Bobby Gonzalez has had practically every job you could think of — from a medical records clerk in a hospital to customer service at a utility company. However, he says it was at age 40 that he discovered his life’s calling and passion – storytelling. His favorite topic is his Puerto Rican and Taino heritage, which in turn, challenges his listeners to get curious about their own roots.
Ever since that moment of enlightenment, storytelling is what Gonzalez devotes his life to. At 65, he still resides in his native Bronx, NY, with his wife Maria, but sometimes he doesn’t even know where he’ll end up the next day giving a workshop or lecture. So far, he’s spoken in 42 states — in the past two weeks alone, he’s been at Wellesley College in Massachusetts and Davidson College in North Carolina speaking about the racial and cultural diversity of Latinos. Next week, he’ll host his monthly spoken word event in Queens, NY.
“When people ask me, ‘What do you do?’ I say, I’m an educator through lectures and poetry,” says Gonzalez, who has also authored two books, “The Last Puerto Rican,” and “Taino Zen.” “I don’t know what’s going to happen the next minute. Occasionally, I get a phone call asking me, ‘Can you do this?’ and I do it. I’m not afraid to fail.”
His second favorite job in life, he says, was working at his family’s bodega, which they owned for more than 30 years.
“That’s where I really polished my speaking skills, and I heard a lot of great stories,” says Gonzalez, about the place which birthed his purpose. “It was quite an experience.”
He says his parents also played an important role.
“We were very fortunate, my brothers and I, to have had two Puerto Rican parents who always made the point to tell us where we came from and instilled in us a great pride of who we were,” says Gonzalez. “That inspired me to embark on a lifetime of personal research. I got my information from books and oral traditions – here and in Puerto Rico. When I was a little boy, my parents would take me to Puerto Rico, and I would sit at the feet of my great grandfather. He would tell me the stories of the old days, and I would roll my eyes, but I wish I listened more carefully.”
Gonzalez can see clearly now that his ancestors grew up in a different world, and that gives him the incentive to tell their stories. One story in particular which has marked him is one of his mother’s arrival to New York from Puerto Rico via a train from Miami in the 1940’s.
“She was very light-skinned, and when she got to Miami, the conductor told my dark-skinned grandmother to sit in another car,” recalls Gonzalez. “I have to remind young people they take a lot for granted – even the right to vote.”

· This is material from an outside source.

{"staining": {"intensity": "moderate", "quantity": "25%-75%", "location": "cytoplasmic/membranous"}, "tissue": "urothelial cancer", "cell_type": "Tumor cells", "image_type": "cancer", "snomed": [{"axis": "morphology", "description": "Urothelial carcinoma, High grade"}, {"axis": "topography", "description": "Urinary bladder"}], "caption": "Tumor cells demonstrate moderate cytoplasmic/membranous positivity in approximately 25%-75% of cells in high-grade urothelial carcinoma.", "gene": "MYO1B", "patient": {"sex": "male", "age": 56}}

Gonzalez remembers the exact date he began documenting his family roots by writing poetry.
“It was February 9, 1964,” he says without hesitation. “The Beatles appeared on The Ed Sullivan Show, and the day after, millions of kids around the world bought their own guitars and started to write their own music.”
Storytelling came very naturally to him, he further explains.
“Every day, I would go to the library, get some books, and then go down my block and tell stories,” says Gonzalez, who still has the same almost involuntary instinct years later. “I spend a lot of time in the Manhattan and the Bronx libraries,” where he sometimes also hosts spoken word nights for teens.
He says one of his biggest career challenges also took place in a library while he was telling stories of his ancestors, the Taino people, who are an indigenous people of the Caribbean.
“Once I was speaking in a library in Queens, and a man told me, ‘There are no Tainos left. I don’t know why you’re doing this.’ At the end, he came up to me and said, ‘I’m proud to be a Taino.’ I was taught by my parents never to say ‘You are wrong.’ We were all raised differently, so it’s important to dialogue in a civilized manner. We are all one.”
Gonzalez says he used this parental wisdom when speaking at the University of Mississippi last year, as well.
“We can’t have the same perspectives, and that’s okay, as long we listen to each other with respect,” he adds. “I meet students from Latin countries, and they don’t know about their indigenous heritage, and people who lived here their whole life don’t know American history. My favorite moment is always when people say, ‘I didn’t know that.’”
Education is primordial for Gonzalez, even though his father only finished 2nd grade and his mom, 6th grade. He admits he never finished his bachelor’s degree in marketing, but he believes through his natural curiosity, he has learned so much more by devouring books on his own. And now he loves to share that knowledge with kids as young as pre-k, all the way to seniors.
“I don’t have the sense of fear,” says Gonzalez about what has helped him the most in life. “The times now are nothing compared to what my parents went through. Police brutality was a lot more common back then, there were no bilingual services, and immigrant groups lived in one neighborhood. My brothers, and I went to college. We didn’t finish, but we did it, because my parents sacrificed for us.”
What is the one piece of life advice he wishes he could tell his younger self today?
“It gets better every day if you make the conscious effort to improve yourself passionately and persistently.”